Streaming analysis for XENON
BSD 3-Clause "New" or "Revised" License
20 stars 32 forks source link

Give `RunDB` an option to find files in storage #1244

Closed dachengx closed 1 year ago

dachengx commented 1 year ago

Give RunDB an option to find files in storage but not in database in find_several function.

What does the code in this PR do / what does it improve?

Historically, the RunDB knows where are all the available files located on servers and assumes they are all available. But if we have multiple partitions, then RunDB will provide runs in the database but not available.

This happens a lot when running strax.Context.select_runs, in the strax.StorageFrontend.find_several function. So this PR gives RunDB an option to run strax.StorageFrontend.find_several directly.

Can you briefly describe how it works?

Can you give a minimal working example (or illustrate with a figure)?

Please include the following if applicable:

Notes on testing

All italic comments can be removed from this template.

coveralls commented 1 year ago

Coverage Status

coverage: 93.548% (+0.05%) from 93.502% when pulling 69df71e9f14a7434da0343f5d4903d0172ce46a0 on check_metadata_rundb into 3258746206f995d49fe28db3c4d82bc65160c092 on master.

JYangQi00 commented 1 year ago

Thanks Dacheng, I tried to use st.select_runs with _find_in_storage = False and with _find_in_storage = True, however, I'm having a bit of trouble understanding the output. I'd like to find some runs that cannot be loaded when found using st.select_runs with _find_in_storage=False. Then I would expect that when _find_in_storage=True, these runs do not show up when st.select_runs is called. Is my interpretation of this fix correct?

However, instead I find that when using _find_in_storage=False, I do not get any extra runs compared to when _find_in_storage=True. I also specified that peak basics should be available when using select_runs.

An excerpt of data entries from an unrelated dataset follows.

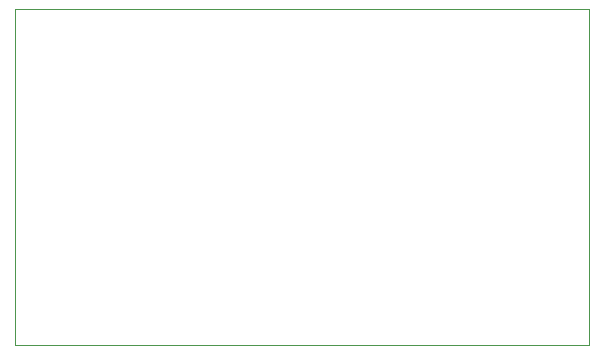
<source format=gbr>
%TF.GenerationSoftware,KiCad,Pcbnew,(6.0.9)*%
%TF.CreationDate,2023-03-11T18:38:13+09:00*%
%TF.ProjectId,Pmod_Matrix2,506d6f64-5f4d-4617-9472-6978322e6b69,rev?*%
%TF.SameCoordinates,Original*%
%TF.FileFunction,Profile,NP*%
%FSLAX46Y46*%
G04 Gerber Fmt 4.6, Leading zero omitted, Abs format (unit mm)*
G04 Created by KiCad (PCBNEW (6.0.9)) date 2023-03-11 18:38:13*
%MOMM*%
%LPD*%
G01*
G04 APERTURE LIST*
%TA.AperFunction,Profile*%
%ADD10C,0.100000*%
%TD*%
G04 APERTURE END LIST*
D10*
X100330000Y-85598000D02*
X148971000Y-85598000D01*
X148971000Y-85598000D02*
X148971000Y-114046000D01*
X148971000Y-114046000D02*
X100330000Y-114046000D01*
X100330000Y-114046000D02*
X100330000Y-85598000D01*
M02*

</source>
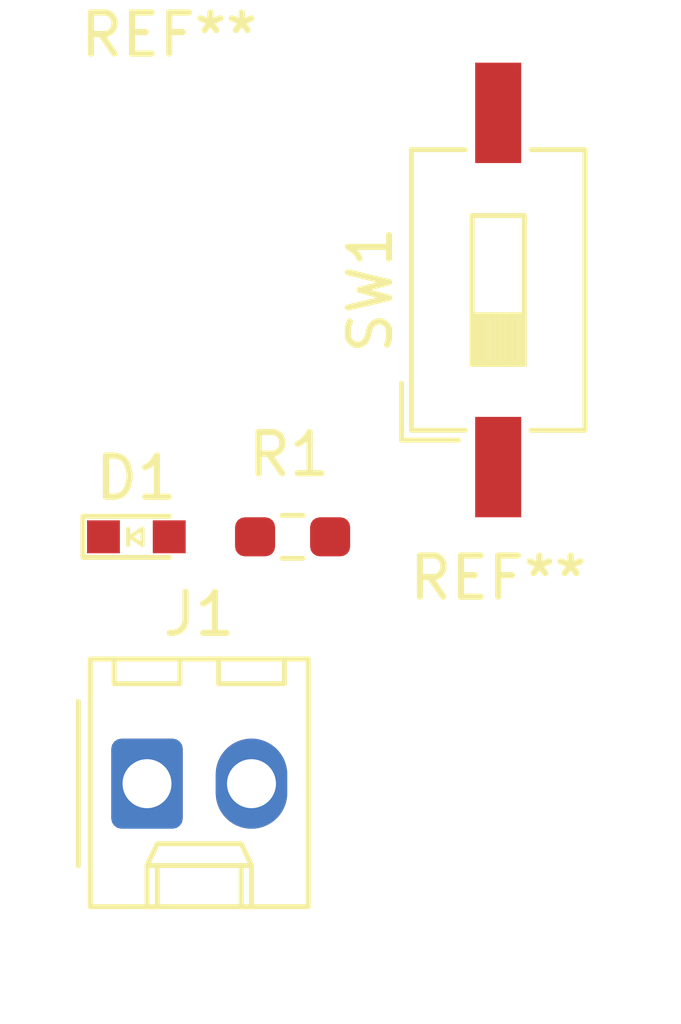
<source format=kicad_pcb>
(kicad_pcb
	(version 20240108)
	(generator "pcbnew")
	(generator_version "8.0")
	(general
		(thickness 1.6)
		(legacy_teardrops no)
	)
	(paper "USLetter")
	(title_block
		(title "LED Project")
		(date "2025-09-16")
		(rev "0.0")
		(company "Illini Solar Car")
		(comment 1 "Designed By: Neha Kulkarni")
	)
	(layers
		(0 "F.Cu" signal)
		(31 "B.Cu" signal)
		(32 "B.Adhes" user "B.Adhesive")
		(33 "F.Adhes" user "F.Adhesive")
		(34 "B.Paste" user)
		(35 "F.Paste" user)
		(36 "B.SilkS" user "B.Silkscreen")
		(37 "F.SilkS" user "F.Silkscreen")
		(38 "B.Mask" user)
		(39 "F.Mask" user)
		(40 "Dwgs.User" user "User.Drawings")
		(41 "Cmts.User" user "User.Comments")
		(42 "Eco1.User" user "User.Eco1")
		(43 "Eco2.User" user "User.Eco2")
		(44 "Edge.Cuts" user)
		(45 "Margin" user)
		(46 "B.CrtYd" user "B.Courtyard")
		(47 "F.CrtYd" user "F.Courtyard")
		(48 "B.Fab" user)
		(49 "F.Fab" user)
		(50 "User.1" user)
		(51 "User.2" user)
		(52 "User.3" user)
		(53 "User.4" user)
		(54 "User.5" user)
		(55 "User.6" user)
		(56 "User.7" user)
		(57 "User.8" user)
		(58 "User.9" user)
	)
	(setup
		(pad_to_mask_clearance 0)
		(allow_soldermask_bridges_in_footprints no)
		(pcbplotparams
			(layerselection 0x00010fc_ffffffff)
			(plot_on_all_layers_selection 0x0000000_00000000)
			(disableapertmacros no)
			(usegerberextensions no)
			(usegerberattributes yes)
			(usegerberadvancedattributes yes)
			(creategerberjobfile yes)
			(dashed_line_dash_ratio 12.000000)
			(dashed_line_gap_ratio 3.000000)
			(svgprecision 6)
			(plotframeref no)
			(viasonmask no)
			(mode 1)
			(useauxorigin no)
			(hpglpennumber 1)
			(hpglpenspeed 20)
			(hpglpendiameter 15.000000)
			(pdf_front_fp_property_popups yes)
			(pdf_back_fp_property_popups yes)
			(dxfpolygonmode yes)
			(dxfimperialunits yes)
			(dxfusepcbnewfont yes)
			(psnegative no)
			(psa4output no)
			(plotreference yes)
			(plotvalue yes)
			(plotfptext yes)
			(plotinvisibletext no)
			(sketchpadsonfab no)
			(subtractmaskfromsilk no)
			(outputformat 1)
			(mirror no)
			(drillshape 1)
			(scaleselection 1)
			(outputdirectory "")
		)
	)
	(net 0 "")
	(net 1 "Net-(D1-A)")
	(net 2 "GND")
	(net 3 "Net-(R1-Pad1)")
	(net 4 "+3V3")
	(footprint "Connector_Molex:Molex_KK-254_AE-6410-02A_1x02_P2.54mm_Vertical" (layer "F.Cu") (at 133.46 101))
	(footprint "MountingHole:MountingHole_3.2mm_M3" (layer "F.Cu") (at 142 101))
	(footprint "Button_Switch_SMD:SW_DIP_SPSTx01_Slide_6.7x4.1mm_W8.61mm_P2.54mm_LowProfile" (layer "F.Cu") (at 142 89 90))
	(footprint "Resistor_SMD:R_0603_1608Metric_Pad0.98x0.95mm_HandSolder" (layer "F.Cu") (at 137 95))
	(footprint "layout:LED_0603_Symbol_on_F.SilkS" (layer "F.Cu") (at 133.2 95))
	(footprint "MountingHole:MountingHole_3.2mm_M3" (layer "F.Cu") (at 134 87))
)

</source>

Is there an example of a run+data_type that cannot be loaded despite the output of select_runs saying that it can? I knew there were some in the past but I haven't found any this time around.

dachengx commented 1 year ago

However, instead I find that when using _find_in_storage=False, I do not get any extra runs compared to when _find_in_storage=True. I also specified that peak basics should be available when using select_runs. Is there an example of a run+data_type that cannot be loaded despite the output of select_runs saying that it can? I knew there were some in the past but I haven't found any this time around.

Like the 050034-peaklets-ui5hguaz2k of offline context, but you need to be on a midway computing node like jupyter notebook.